Por isto mesmo, concordamos com o entendimento de Grupenmacher (2004, p. 15-16) de que, à luz do princípio da dignidade humana e dos direitos fundamentais do cidadão, só seria possível a tributação incidente sobre as manifestações de capacidade contributiva, não se permitindo a incidência tributária indiscriminada sobre a capacidade econômica, significando que a manifestação de potencialidade econômica, de per si, não é bastante a autorizar a tributação das pessoas. Em respeito ao princípio da capacidade contributiva devem ser afastados da tributação os recursos mínimos necessários para a manutenção da pessoa e de sua família. Além disso, assevera a citada autora que a capacidade contributiva tem como limite mínimo “o mínimo existencial”, vinculado à dignidade da pessoa humana, e como limite máximo a vedação da cobrança de tributo com efeito de confisco, garantia esta decorrente do direito de propriedade. De modo que na aplicação do princípio da capacidade contributiva, fica vedada a tributação do mínimo existencial.

Ademais, não pode ser olvidado que a Constituição estabelece como dever do Estado o assegurar a todos o direito à saúde, educação, moradia, previdência e assistência social, etc. Prestações que tais configuram verdadeiros deveres do Estado, e na lição de Grupenmacher (2004, p.17), “quando suportadas pelo contribuinte deveriam ser integralmente dedutíveis do imposto sobre a renda devido, haja vista que a tributação incidente sobre estes custos traduz-se em concreta afronta ao princípio da capacidade contributiva”.

Entretanto, no Brasil, constata-se um sistema de tributação em que a concretização do princípio da capacidade contributiva se dá por técnicas legalmente regradas de modo a não favorecer, na generalidade dos casos, a garantia do mínimo existencial.

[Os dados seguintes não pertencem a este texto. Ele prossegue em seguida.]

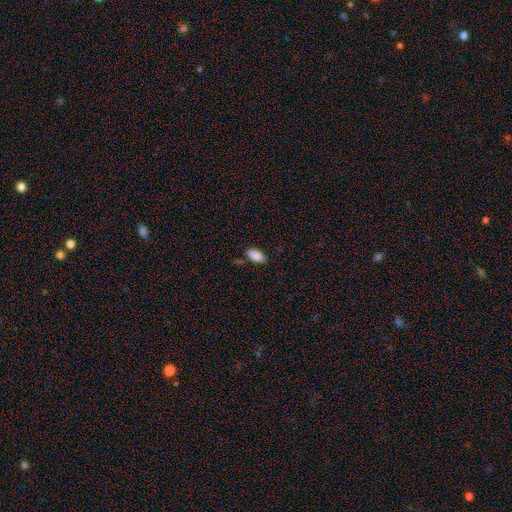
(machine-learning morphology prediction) Smooth or featured?
  - smooth: 88% *
  - star or artifact: 7%
  - featured or disk: 4%
How rounded?
  - in between: 92% *
  - cigar-shaped: 6%
  - round: 2%
Merging?
  - none: 80% *
  - minor disturbance: 14%
  - merger: 3%
  - major disturbance: 3%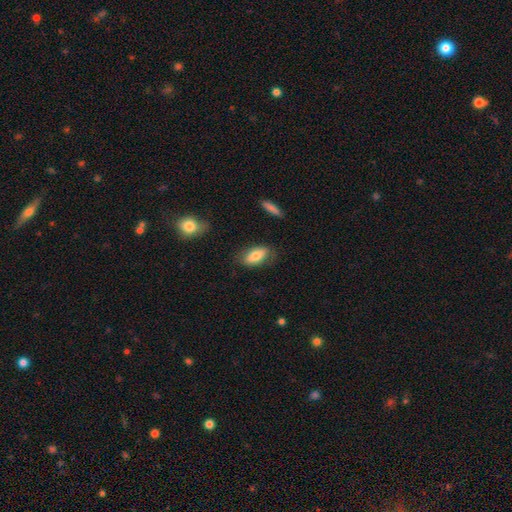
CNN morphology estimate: A smooth galaxy with no disk features (76%) that is in between round and cigar-shaped (89%).

Vote fractions:
- Smooth or featured? smooth: 76% / featured or disk: 17% / star or artifact: 7%
- How rounded? in between: 89% / cigar-shaped: 8% / round: 4%
- Merging? none: 75% / minor disturbance: 18% / major disturbance: 5% / merger: 2%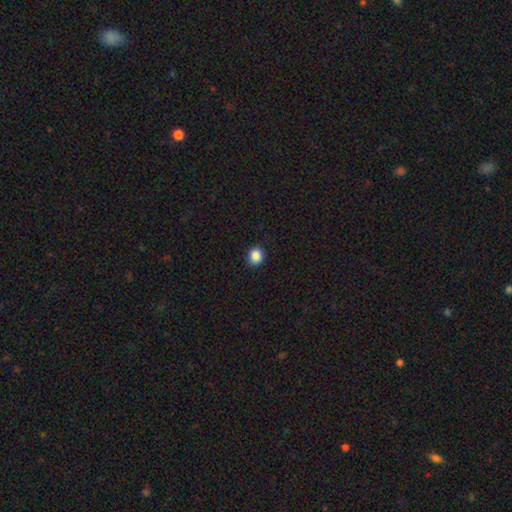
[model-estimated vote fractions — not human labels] Morphology: type=smooth (87%); roundness=round (74%); merging=none (90%).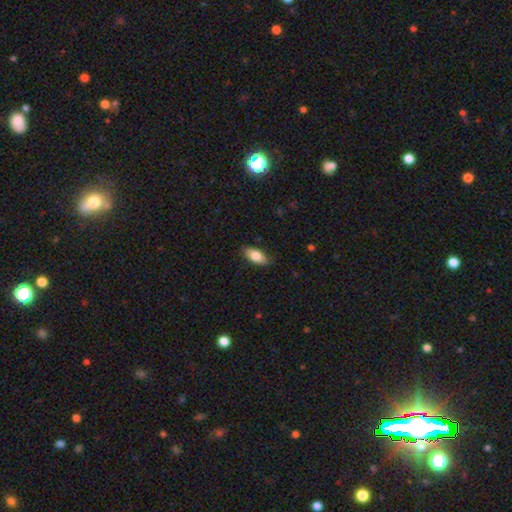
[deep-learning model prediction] Smooth or featured? Predicted: smooth (p=0.81). How rounded? Predicted: in between (p=0.89). Merging? Predicted: none (p=0.85).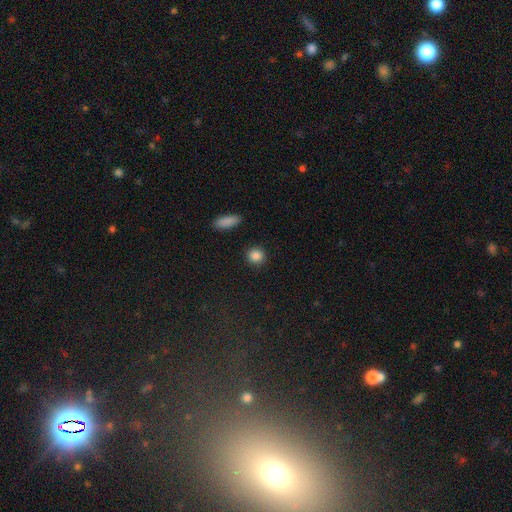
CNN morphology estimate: Smooth or featured?
  - smooth: 88% *
  - star or artifact: 9%
  - featured or disk: 4%
How rounded?
  - round: 86% *
  - in between: 12%
  - cigar-shaped: 1%
Merging?
  - none: 90% *
  - minor disturbance: 6%
  - major disturbance: 2%
  - merger: 2%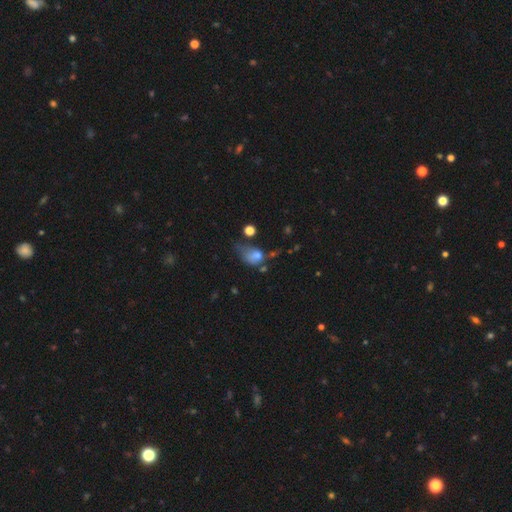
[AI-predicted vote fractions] This is likely a smooth galaxy (69%). How rounded: likely in between (66%). Merging: marginally major disturbance (43%).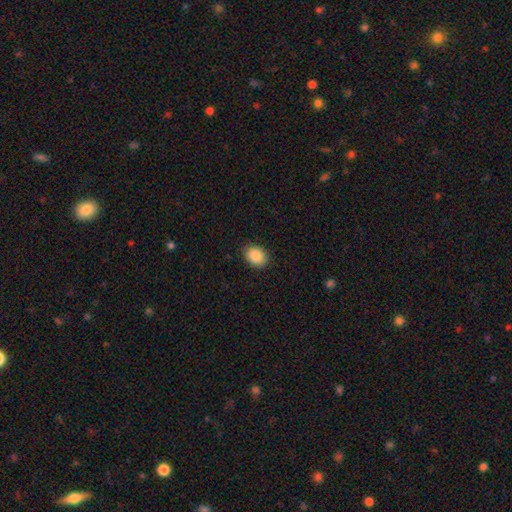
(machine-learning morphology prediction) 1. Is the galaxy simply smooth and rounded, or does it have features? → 89% smooth, 7% star or artifact, 4% featured or disk.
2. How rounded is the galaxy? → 71% in between, 28% round, 1% cigar-shaped.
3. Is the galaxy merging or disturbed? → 88% none, 9% minor disturbance, 2% major disturbance, 1% merger.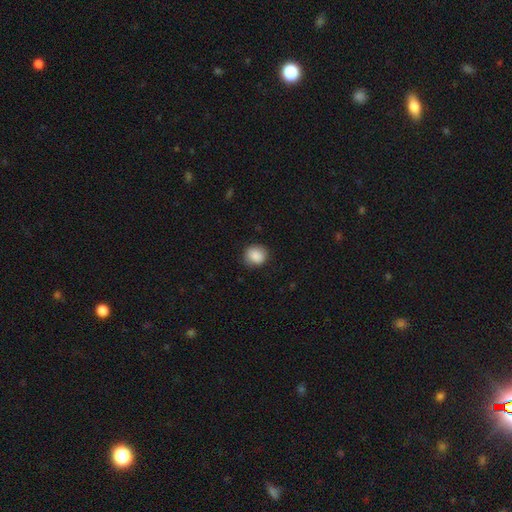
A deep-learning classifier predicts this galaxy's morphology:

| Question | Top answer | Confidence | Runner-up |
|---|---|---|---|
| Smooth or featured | smooth | 88% | star or artifact (8%) |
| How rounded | round | 78% | in between (21%) |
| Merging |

Tratando sobre o princípio fundamental da dignidade da pessoa humana, assevera Sarlet que ele se constitui em limite à atuação dos poderes estatais,

um “valor-guia” para todo o sistema constitucional, no qual se incluem os direitos fundamentais. Como princípio dotado de eficácia jurídica, impõe um dever de respeito e proteção por parte do Estado, que deve, ao exercer tal múnus, atuar de forma negativa, não intervindo na esfera privada dos indivíduos, e de forma positiva, para proteger esta esfera privada da

atuação de terceiros, bem como criar meios para que essa dignidade seja concretizada e respeitada (1998, p. 106-111).

De fato, no atual Estado Constitucional e Humanista de Direito, o respeito ao mínimo existencial como garantia de uma vida humana digna se mostra como uma diretriz negativo-positiva em relação ao Poder Institucionalizado, a partir da premissa de que os indivíduos de uma sociedade, qualquer que seja ela, têm direito a determinadas condições mínimas de existência, que lhes conferem o status de pessoa humana. Assim, na fixação do conteúdo dos direitos humanos, deve-se ter em vista a inserção do homem em um ambiente natural, social, político e cultural suficientemente adequado para promover não somente a sua vida, entendida como mera sobrevivência no tempo, mas também determinados conteúdos mínimos de vida, aptos a garantir um patamar superior derivado da noção de dignidade (DIAS, 2007, p. 159-188).

À luz do exposto, não basta que a Constituição Brasileira garanta ao cidadão e a sua família uma vida digna. A efetividade dessa garantia demanda uma atuação negativa do Estado, uma não interferência estatal na esfera privada dos indivíduos, de modo que, para tanto, as leis infraconstitucionais que instituem os tributos devem excluir de seu âmbito de incidência a já referida "renda consumida" (mínimo existencial) com as despesas necessárias para uma vida com dignidade.